Posted by: The Doctor   2004-05-27 3:55:50 PM  

#5  Dr Geof Rayner, the former chairman of the UK Public Health Association (UKPHA), said that a national ban on television commercials that promote junk food, such as burgers and fizzy drinks, would be ineffective because of widespread and growing access to satellite TV.

The appearance of a heavy breathing bureaucrat on TV alarmed people, because it had interuppted the reshowing of the final episode of "Friends".

A short bespectacled man speaks in English with a Swedish accent :

There are no WMDs in Ir....Sorry, wrong topic. . .

Yes, yes, since our ban on junk food advertising has been thwarted by satellite TV, we are instituting a ban on satellite dishes, yes! yes!

Anyone now caught with a dish will have their eyes put out out with red hot pokers, oh, wonderful! yes, and those caught viewing said commercial will be executed on the spot. Wonderful. Amnesty International has let us have this one instance of the death penalty. Wonderful. Yes. Yes! YES!!!

(at this point the camera turns to a window. Two trees are seen at a distance.)

The bureaucrat can still be heard screaming. . .
Bring that back, bring it back. . .

Someone is heard falling to the ground, the heavy breathing continues. Then silence.

On the screen "Please Stand By" appears in 12 languages. . . .
Posted by: BigEd   2004-05-27 3:42:30 PM  

#4  Naturally, no scolding nannygram would be complete without three obligatory references to The ChildrenTM.
Posted by: Raj   2004-05-27 3:00:38 PM  

#3  The EU should change its name to "Scrappleface."
Posted by: Infidel Bob   2004-05-27 2:37:22 PM  

#2  But I thought it was only evil Americans who were fat, lazy, stupid, etc.
Posted by: dreadnought   2004-05-27 2:33:24 PM  

#1  "Dr Geof Rayner ... said that a national ban on television commercials that promote junk food, such as burgers and fizzy drinks, would be ineffective because of widespread and growing access to satellite TV."
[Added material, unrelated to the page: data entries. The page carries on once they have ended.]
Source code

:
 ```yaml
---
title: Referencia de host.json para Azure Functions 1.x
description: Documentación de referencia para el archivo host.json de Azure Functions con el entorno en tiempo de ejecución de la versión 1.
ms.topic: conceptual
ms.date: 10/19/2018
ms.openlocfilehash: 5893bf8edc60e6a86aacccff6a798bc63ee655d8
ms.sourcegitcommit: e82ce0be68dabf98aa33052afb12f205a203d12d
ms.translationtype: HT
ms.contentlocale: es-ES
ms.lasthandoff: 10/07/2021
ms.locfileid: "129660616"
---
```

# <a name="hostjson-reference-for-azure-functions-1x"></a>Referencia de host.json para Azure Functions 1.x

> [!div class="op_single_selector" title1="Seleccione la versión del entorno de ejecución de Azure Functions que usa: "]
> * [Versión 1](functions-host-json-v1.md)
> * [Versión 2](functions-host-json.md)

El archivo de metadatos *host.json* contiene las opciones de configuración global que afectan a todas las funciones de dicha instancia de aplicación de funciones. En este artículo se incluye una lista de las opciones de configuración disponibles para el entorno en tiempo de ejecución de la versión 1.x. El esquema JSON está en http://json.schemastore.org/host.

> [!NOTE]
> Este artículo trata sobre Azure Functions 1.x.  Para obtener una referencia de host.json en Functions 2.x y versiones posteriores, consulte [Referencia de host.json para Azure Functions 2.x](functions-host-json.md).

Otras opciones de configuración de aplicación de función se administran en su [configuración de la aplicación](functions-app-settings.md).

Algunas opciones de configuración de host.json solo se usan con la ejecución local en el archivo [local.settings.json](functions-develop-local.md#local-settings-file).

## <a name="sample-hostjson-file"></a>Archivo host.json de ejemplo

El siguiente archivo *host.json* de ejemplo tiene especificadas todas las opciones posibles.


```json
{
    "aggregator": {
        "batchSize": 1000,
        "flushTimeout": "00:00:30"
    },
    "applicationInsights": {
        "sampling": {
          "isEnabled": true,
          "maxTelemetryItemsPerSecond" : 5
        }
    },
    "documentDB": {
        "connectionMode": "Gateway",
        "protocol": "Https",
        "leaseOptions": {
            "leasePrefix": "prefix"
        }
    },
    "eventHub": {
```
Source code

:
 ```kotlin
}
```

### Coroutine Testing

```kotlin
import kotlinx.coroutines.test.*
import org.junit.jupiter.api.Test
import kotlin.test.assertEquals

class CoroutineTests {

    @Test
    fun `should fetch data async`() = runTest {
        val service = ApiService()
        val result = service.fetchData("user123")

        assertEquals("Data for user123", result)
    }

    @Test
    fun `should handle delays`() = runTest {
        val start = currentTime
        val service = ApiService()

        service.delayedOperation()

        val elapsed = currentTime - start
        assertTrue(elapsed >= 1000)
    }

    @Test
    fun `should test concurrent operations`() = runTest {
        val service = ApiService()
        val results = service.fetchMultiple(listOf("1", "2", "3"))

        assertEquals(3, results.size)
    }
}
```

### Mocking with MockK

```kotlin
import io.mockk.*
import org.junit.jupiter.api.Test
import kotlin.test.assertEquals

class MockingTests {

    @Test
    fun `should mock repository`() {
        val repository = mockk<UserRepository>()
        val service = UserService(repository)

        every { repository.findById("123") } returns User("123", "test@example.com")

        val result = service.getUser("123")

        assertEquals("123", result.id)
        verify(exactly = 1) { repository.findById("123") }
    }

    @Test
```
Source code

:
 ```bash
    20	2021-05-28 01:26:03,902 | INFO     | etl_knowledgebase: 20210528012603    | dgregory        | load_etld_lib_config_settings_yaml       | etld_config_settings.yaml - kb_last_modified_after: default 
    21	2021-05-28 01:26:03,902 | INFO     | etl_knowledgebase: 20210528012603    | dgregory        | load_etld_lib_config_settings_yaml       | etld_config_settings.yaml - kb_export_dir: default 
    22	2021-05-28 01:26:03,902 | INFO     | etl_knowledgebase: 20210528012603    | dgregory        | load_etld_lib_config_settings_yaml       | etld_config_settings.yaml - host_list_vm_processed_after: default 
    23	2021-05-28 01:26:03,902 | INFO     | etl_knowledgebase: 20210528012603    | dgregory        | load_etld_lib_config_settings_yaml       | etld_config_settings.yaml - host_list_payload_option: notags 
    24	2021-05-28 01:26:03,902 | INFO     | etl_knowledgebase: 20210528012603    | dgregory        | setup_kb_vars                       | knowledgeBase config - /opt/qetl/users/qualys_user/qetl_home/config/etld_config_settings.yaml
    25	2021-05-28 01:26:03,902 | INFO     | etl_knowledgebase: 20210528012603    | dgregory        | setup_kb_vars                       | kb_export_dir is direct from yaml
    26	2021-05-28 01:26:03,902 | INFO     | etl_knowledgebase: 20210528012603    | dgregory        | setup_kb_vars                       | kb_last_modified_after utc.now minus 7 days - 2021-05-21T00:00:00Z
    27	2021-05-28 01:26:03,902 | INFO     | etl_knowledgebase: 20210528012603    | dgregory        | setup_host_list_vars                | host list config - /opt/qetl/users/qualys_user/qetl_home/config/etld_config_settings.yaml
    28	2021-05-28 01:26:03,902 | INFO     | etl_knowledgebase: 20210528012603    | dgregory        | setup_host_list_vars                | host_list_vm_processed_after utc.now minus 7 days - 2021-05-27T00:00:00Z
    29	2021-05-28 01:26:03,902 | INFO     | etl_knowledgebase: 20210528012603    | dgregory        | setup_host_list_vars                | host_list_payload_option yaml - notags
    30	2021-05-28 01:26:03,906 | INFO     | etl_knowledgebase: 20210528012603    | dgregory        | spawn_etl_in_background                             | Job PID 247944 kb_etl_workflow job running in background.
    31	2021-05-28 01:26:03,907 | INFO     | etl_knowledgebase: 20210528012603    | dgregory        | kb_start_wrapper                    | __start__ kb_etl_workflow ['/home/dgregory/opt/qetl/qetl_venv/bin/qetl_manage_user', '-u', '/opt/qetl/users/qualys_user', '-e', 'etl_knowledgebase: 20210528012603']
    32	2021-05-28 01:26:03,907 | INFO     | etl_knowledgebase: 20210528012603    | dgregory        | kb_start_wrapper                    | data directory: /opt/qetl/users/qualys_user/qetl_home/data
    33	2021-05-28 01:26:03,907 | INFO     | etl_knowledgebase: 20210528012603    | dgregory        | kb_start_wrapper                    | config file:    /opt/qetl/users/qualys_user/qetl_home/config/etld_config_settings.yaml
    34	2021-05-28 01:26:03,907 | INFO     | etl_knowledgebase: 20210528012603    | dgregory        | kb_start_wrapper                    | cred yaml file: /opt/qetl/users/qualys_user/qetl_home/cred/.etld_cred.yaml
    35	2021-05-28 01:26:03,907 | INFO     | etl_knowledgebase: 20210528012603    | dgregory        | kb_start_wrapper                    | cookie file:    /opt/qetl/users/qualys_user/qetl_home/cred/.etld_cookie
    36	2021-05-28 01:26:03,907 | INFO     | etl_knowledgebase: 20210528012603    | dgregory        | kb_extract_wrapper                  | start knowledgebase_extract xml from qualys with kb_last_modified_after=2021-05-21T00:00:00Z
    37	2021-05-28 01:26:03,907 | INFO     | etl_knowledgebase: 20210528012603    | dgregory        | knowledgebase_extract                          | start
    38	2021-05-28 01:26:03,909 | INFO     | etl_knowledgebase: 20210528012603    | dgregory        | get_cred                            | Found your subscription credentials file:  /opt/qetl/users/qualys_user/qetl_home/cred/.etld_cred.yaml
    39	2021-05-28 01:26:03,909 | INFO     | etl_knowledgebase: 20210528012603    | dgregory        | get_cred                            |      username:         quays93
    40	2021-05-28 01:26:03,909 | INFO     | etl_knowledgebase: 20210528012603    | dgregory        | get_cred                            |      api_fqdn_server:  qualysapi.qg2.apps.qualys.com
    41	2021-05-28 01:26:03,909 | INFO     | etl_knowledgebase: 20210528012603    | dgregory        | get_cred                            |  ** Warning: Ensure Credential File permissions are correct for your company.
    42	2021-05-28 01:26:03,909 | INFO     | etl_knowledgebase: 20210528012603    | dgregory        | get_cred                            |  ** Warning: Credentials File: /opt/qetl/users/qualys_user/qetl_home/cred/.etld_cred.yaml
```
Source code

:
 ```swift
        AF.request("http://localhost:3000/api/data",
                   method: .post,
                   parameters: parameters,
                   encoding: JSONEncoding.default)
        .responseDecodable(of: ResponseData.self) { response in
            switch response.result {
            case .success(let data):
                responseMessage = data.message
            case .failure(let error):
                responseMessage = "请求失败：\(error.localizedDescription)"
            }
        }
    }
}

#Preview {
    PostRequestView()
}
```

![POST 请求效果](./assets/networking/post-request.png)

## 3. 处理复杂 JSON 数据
Yeah yeah, and the evil internetweb has caused paedophilia, juvenile delinquency and town-centre violence on Saturday nights...

Some people just don't get it! If people want to eat crap, and get fat, let them! Nanny folk and you diminish their ability to look after themselves responsibly in every other way.

How about letting Darwin set the rules?

Natural selection's not just about survival of the fittest - it's primarily about survival of the fit. In every animal population there are many individuals which, for one reason or another, just fail to meet the basic requirements that should be met in order to pass their characteristics on to the next generation. There are far, far, far more of these than there are those super-fit freaks carrying new beneficial mutations. The human species is no exception to the rule.